## TASK DESCRIPTION
Copy out each line of the records below word for word, keeping the original order and changing nothing.
══ MATERIALS PROVIDED ══
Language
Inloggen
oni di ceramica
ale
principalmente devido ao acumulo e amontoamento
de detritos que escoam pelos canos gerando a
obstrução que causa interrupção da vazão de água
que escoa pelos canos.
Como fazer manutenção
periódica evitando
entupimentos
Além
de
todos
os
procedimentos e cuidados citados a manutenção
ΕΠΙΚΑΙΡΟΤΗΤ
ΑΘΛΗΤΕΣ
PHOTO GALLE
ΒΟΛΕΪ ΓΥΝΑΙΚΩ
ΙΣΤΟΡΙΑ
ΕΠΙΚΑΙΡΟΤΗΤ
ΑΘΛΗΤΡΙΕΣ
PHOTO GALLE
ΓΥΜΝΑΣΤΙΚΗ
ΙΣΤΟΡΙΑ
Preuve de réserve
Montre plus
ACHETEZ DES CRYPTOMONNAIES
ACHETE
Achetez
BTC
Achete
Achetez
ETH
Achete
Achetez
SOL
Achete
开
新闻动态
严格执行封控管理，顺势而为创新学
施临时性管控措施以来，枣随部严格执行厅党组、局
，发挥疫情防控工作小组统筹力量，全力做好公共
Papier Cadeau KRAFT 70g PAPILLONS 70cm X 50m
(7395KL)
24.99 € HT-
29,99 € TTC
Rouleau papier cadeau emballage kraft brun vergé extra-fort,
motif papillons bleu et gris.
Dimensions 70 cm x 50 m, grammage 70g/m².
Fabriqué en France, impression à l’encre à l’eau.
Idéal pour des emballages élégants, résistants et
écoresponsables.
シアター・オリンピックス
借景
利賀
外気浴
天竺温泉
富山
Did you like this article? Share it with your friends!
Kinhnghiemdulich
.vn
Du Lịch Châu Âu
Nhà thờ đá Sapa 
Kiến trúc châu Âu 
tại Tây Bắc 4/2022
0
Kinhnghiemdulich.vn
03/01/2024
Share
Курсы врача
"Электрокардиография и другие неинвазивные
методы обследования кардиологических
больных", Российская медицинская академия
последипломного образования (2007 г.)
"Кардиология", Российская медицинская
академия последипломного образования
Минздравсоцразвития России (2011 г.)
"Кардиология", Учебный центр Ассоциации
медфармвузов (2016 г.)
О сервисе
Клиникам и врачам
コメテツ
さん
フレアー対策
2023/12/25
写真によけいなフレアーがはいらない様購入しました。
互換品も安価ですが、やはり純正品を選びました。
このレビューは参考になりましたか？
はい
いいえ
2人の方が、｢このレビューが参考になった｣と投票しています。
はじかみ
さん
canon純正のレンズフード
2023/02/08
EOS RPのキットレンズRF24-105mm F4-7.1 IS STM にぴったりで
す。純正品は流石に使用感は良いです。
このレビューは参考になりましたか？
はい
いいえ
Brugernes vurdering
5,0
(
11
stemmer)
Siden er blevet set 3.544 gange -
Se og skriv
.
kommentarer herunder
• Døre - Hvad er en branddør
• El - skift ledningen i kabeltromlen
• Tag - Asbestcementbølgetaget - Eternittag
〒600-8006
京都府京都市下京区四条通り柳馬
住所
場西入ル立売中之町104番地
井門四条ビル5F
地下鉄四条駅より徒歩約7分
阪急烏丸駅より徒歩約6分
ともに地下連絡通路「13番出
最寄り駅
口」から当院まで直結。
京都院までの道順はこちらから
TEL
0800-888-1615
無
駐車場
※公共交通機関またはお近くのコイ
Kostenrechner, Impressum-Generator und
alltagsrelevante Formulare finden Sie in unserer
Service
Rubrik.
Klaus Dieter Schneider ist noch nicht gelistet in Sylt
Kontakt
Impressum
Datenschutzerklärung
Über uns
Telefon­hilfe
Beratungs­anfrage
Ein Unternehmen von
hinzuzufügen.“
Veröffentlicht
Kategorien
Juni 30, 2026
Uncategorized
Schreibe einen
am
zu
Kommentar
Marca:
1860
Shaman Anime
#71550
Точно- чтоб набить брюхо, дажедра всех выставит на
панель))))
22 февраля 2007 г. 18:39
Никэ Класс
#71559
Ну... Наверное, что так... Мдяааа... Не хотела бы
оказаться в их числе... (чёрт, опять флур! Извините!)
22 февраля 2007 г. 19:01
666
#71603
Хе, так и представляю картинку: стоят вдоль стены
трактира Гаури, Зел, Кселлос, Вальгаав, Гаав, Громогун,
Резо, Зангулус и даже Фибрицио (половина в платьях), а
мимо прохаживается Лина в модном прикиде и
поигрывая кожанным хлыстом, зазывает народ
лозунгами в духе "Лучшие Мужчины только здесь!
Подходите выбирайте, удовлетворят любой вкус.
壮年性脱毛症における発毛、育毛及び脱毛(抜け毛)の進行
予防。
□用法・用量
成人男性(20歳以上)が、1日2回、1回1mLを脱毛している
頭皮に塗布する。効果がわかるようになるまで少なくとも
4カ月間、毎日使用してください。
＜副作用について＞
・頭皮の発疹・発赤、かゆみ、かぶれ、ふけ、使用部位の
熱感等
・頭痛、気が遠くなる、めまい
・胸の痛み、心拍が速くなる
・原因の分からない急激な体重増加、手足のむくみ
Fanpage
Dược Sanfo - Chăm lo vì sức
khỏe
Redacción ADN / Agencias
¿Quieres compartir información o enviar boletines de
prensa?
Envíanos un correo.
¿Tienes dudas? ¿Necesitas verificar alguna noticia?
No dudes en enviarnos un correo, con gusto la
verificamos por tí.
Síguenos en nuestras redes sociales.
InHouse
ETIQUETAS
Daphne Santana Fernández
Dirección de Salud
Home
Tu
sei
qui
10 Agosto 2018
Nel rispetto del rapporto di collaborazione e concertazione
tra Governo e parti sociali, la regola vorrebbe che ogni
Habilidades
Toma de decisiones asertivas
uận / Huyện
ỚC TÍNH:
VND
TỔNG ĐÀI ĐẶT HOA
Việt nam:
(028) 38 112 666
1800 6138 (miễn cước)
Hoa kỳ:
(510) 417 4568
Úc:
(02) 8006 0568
═══
## SOLUTION FOR THIS EXERCISE
Language
Inloggen
oni di ceramica
ale
principalmente devido ao acumulo e amontoamento
de detritos que escoam pelos canos gerando a
obstrução que causa interrupção da vazão de água
que escoa pelos canos.
Como fazer manutenção
periódica evitando
entupimentos
Além
de
todos
os
procedimentos e cuidados citados a manutenção
ΕΠΙΚΑΙΡΟΤΗΤ
ΑΘΛΗΤΕΣ
PHOTO GALLE
ΒΟΛΕΪ ΓΥΝΑΙΚΩ
ΙΣΤΟΡΙΑ
ΕΠΙΚΑΙΡΟΤΗΤ
ΑΘΛΗΤΡΙΕΣ
PHOTO GALLE
ΓΥΜΝΑΣΤΙΚΗ
ΙΣΤΟΡΙΑ
Preuve de réserve
Montre plus
ACHETEZ DES CRYPTOMONNAIES
ACHETE
Achetez
BTC
Achete
Achetez
ETH
Achete
Achetez
SOL
Achete
开
新闻动态
严格执行封控管理，顺势而为创新学
施临时性管控措施以来，枣随部严格执行厅党组、局
，发挥疫情防控工作小组统筹力量，全力做好公共
Papier Cadeau KRAFT 70g PAPILLONS 70cm X 50m
(7395KL)
24.99 € HT-
29,99 € TTC
Rouleau papier cadeau emballage kraft brun vergé extra-fort,
motif papillons bleu et gris.
Dimensions 70 cm x 50 m, grammage 70g/m².
Fabriqué en France, impression à l’encre à l’eau.
Idéal pour des emballages élégants, résistants et
écoresponsables.
シアター・オリンピックス
借景
利賀
外気浴
天竺温泉
富山
Did you like this article? Share it with your friends!
Kinhnghiemdulich
.vn
Du Lịch Châu Âu
Nhà thờ đá Sapa 
Kiến trúc châu Âu 
tại Tây Bắc 4/2022
0
Kinhnghiemdulich.vn
03/01/2024
Share
Курсы врача
"Электрокардиография и другие неинвазивные
методы обследования кардиологических
больных", Российская медицинская академия
последипломного образования (2007 г.)
"Кардиология", Российская медицинская
академия последипломного образования
Минздравсоцразвития России (2011 г.)
"Кардиология", Учебный центр Ассоциации
медфармвузов (2016 г.)
О сервисе
Клиникам и врачам
コメテツ
さん
フレアー対策
2023/12/25
写真によけいなフレアーがはいらない様購入しました。
互換品も安価ですが、やはり純正品を選びました。
このレビューは参考になりましたか？
はい
いいえ
2人の方が、｢このレビューが参考になった｣と投票しています。
はじかみ
さん
canon純正のレンズフード
2023/02/08
EOS RPのキットレンズRF24-105mm F4-7.1 IS STM にぴったりで
す。純正品は流石に使用感は良いです。
このレビューは参考になりましたか？
はい
いいえ
Brugernes vurdering
5,0
(
11
stemmer)
Siden er blevet set 3.544 gange -
Se og skriv
.
kommentarer herunder
• Døre - Hvad er en branddør
• El - skift ledningen i kabeltromlen
• Tag - Asbestcementbølgetaget - Eternittag
〒600-8006
京都府京都市下京区四条通り柳馬
住所
場西入ル立売中之町104番地
井門四条ビル5F
地下鉄四条駅より徒歩約7分
阪急烏丸駅より徒歩約6分
ともに地下連絡通路「13番出
最寄り駅
口」から当院まで直結。
京都院までの道順はこちらから
TEL
0800-888-1615
無
駐車場
※公共交通機関またはお近くのコイ
Kostenrechner, Impressum-Generator und
alltagsrelevante Formulare finden Sie in unserer
Service
Rubrik.
Klaus Dieter Schneider ist noch nicht gelistet in Sylt
Kontakt
Impressum
Datenschutzerklärung
Über uns
Telefon­hilfe
Beratungs­anfrage
Ein Unternehmen von
hinzuzufügen.“
Veröffentlicht
Kategorien
Juni 30, 2026
Uncategorized
Schreibe einen
am
zu
Kommentar
Marca:
1860
Shaman Anime
#71550
Точно- чтоб набить брюхо, дажедра всех выставит на
панель))))
22 февраля 2007 г. 18:39
Никэ Класс
#71559
Ну... Наверное, что так... Мдяааа... Не хотела бы
оказаться в их числе... (чёрт, опять флур! Извините!)
22 февраля 2007 г. 19:01
666
#71603
Хе, так и представляю картинку: стоят вдоль стены
трактира Гаури, Зел, Кселлос, Вальгаав, Гаав, Громогун,
Резо, Зангулус и даже Фибрицио (половина в платьях), а
мимо прохаживается Лина в модном прикиде и
поигрывая кожанным хлыстом, зазывает народ
лозунгами в духе "Лучшие Мужчины только здесь!
Подходите выбирайте, удовлетворят любой вкус.
壮年性脱毛症における発毛、育毛及び脱毛(抜け毛)の進行
予防。
□用法・用量
成人男性(20歳以上)が、1日2回、1回1mLを脱毛している
頭皮に塗布する。効果がわかるようになるまで少なくとも
4カ月間、毎日使用してください。
＜副作用について＞
・頭皮の発疹・発赤、かゆみ、かぶれ、ふけ、使用部位の
熱感等
・頭痛、気が遠くなる、めまい
・胸の痛み、心拍が速くなる
・原因の分からない急激な体重増加、手足のむくみ
Fanpage
Dược Sanfo - Chăm lo vì sức
khỏe
Redacción ADN / Agencias
¿Quieres compartir información o enviar boletines de
prensa?
Envíanos un correo.
¿Tienes dudas? ¿Necesitas verificar alguna noticia?
No dudes en enviarnos un correo, con gusto la
verificamos por tí.
Síguenos en nuestras redes sociales.
InHouse
ETIQUETAS
Daphne Santana Fernández
Dirección de Salud
Home
Tu
sei
qui
10 Agosto 2018
Nel rispetto del rapporto di collaborazione e concertazione
tra Governo e parti sociali, la regola vorrebbe che ogni
Habilidades
Toma de decisiones asertivas
uận / Huyện
ỚC TÍNH:
VND
TỔNG ĐÀI ĐẶT HOA
Việt nam:
(028) 38 112 666
1800 6138 (miễn cước)
Hoa kỳ:
(510) 417 4568
Úc:
(02) 8006 0568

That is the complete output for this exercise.